> _PROBLEM_
Reproduce every line of the entries below verbatim, keeping each line break in place.

> _RECORDED DATA_
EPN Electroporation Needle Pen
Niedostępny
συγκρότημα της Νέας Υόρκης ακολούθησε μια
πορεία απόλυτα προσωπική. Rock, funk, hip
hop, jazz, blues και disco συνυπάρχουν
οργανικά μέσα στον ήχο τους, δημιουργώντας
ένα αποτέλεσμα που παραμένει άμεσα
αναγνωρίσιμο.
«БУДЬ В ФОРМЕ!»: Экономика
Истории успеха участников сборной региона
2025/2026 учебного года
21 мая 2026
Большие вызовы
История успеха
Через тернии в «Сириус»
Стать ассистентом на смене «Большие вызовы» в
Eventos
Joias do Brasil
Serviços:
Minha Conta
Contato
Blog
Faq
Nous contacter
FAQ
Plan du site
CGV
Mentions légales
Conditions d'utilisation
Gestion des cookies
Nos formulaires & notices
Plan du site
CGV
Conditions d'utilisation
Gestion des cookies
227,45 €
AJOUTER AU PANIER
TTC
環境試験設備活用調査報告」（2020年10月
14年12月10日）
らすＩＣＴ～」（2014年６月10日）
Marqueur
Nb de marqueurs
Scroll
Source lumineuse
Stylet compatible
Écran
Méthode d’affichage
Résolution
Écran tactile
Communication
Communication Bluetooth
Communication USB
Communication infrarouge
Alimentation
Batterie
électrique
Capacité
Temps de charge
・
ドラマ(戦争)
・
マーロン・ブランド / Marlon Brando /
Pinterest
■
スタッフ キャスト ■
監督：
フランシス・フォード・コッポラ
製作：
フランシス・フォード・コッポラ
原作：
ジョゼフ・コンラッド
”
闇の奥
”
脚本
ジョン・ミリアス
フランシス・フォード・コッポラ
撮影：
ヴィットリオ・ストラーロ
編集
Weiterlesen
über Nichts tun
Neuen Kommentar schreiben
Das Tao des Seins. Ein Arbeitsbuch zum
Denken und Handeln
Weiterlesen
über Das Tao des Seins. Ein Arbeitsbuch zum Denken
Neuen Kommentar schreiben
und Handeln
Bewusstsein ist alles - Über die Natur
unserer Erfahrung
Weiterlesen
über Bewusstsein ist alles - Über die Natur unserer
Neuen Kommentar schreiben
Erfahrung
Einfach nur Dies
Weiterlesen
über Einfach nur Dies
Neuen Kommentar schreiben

> _RESPONSE TO THIS TASK_
EPN Electroporation Needle Pen
Niedostępny
συγκρότημα της Νέας Υόρκης ακολούθησε μια
πορεία απόλυτα προσωπική. Rock, funk, hip
hop, jazz, blues και disco συνυπάρχουν
οργανικά μέσα στον ήχο τους, δημιουργώντας
ένα αποτέλεσμα που παραμένει άμεσα
αναγνωρίσιμο.
«БУДЬ В ФОРМЕ!»: Экономика
Истории успеха участников сборной региона
2025/2026 учебного года
21 мая 2026
Большие вызовы
История успеха
Через тернии в «Сириус»
Стать ассистентом на смене «Большие вызовы» в
Eventos
Joias do Brasil
Serviços:
Minha Conta
Contato
Blog
Faq
Nous contacter
FAQ
Plan du site
CGV
Mentions légales
Conditions d'utilisation
Gestion des cookies
Nos formulaires & notices
Plan du site
CGV
Conditions d'utilisation
Gestion des cookies
227,45 €
AJOUTER AU PANIER
TTC
環境試験設備活用調査報告」（2020年10月
14年12月10日）
らすＩＣＴ～」（2014年６月10日）
Marqueur
Nb de marqueurs
Scroll
Source lumineuse
Stylet compatible
Écran
Méthode d’affichage
Résolution
Écran tactile
Communication
Communication Bluetooth
Communication USB
Communication infrarouge
Alimentation
Batterie
électrique
Capacité
Temps de charge
・
ドラマ(戦争)
・
マーロン・ブランド / Marlon Brando /
Pinterest
■
スタッフ キャスト ■
監督：
フランシス・フォード・コッポラ
製作：
フランシス・フォード・コッポラ
原作：
ジョゼフ・コンラッド
”
闇の奥
”
脚本
ジョン・ミリアス
フランシス・フォード・コッポラ
撮影：
ヴィットリオ・ストラーロ
編集
Weiterlesen
über Nichts tun
Neuen Kommentar schreiben
Das Tao des Seins. Ein Arbeitsbuch zum
Denken und Handeln
Weiterlesen
über Das Tao des Seins. Ein Arbeitsbuch zum Denken
Neuen Kommentar schreiben
und Handeln
Bewusstsein ist alles - Über die Natur
unserer Erfahrung
Weiterlesen
über Bewusstsein ist alles - Über die Natur unserer
Neuen Kommentar schreiben
Erfahrung
Einfach nur Dies
Weiterlesen
über Einfach nur Dies
Neuen Kommentar schreiben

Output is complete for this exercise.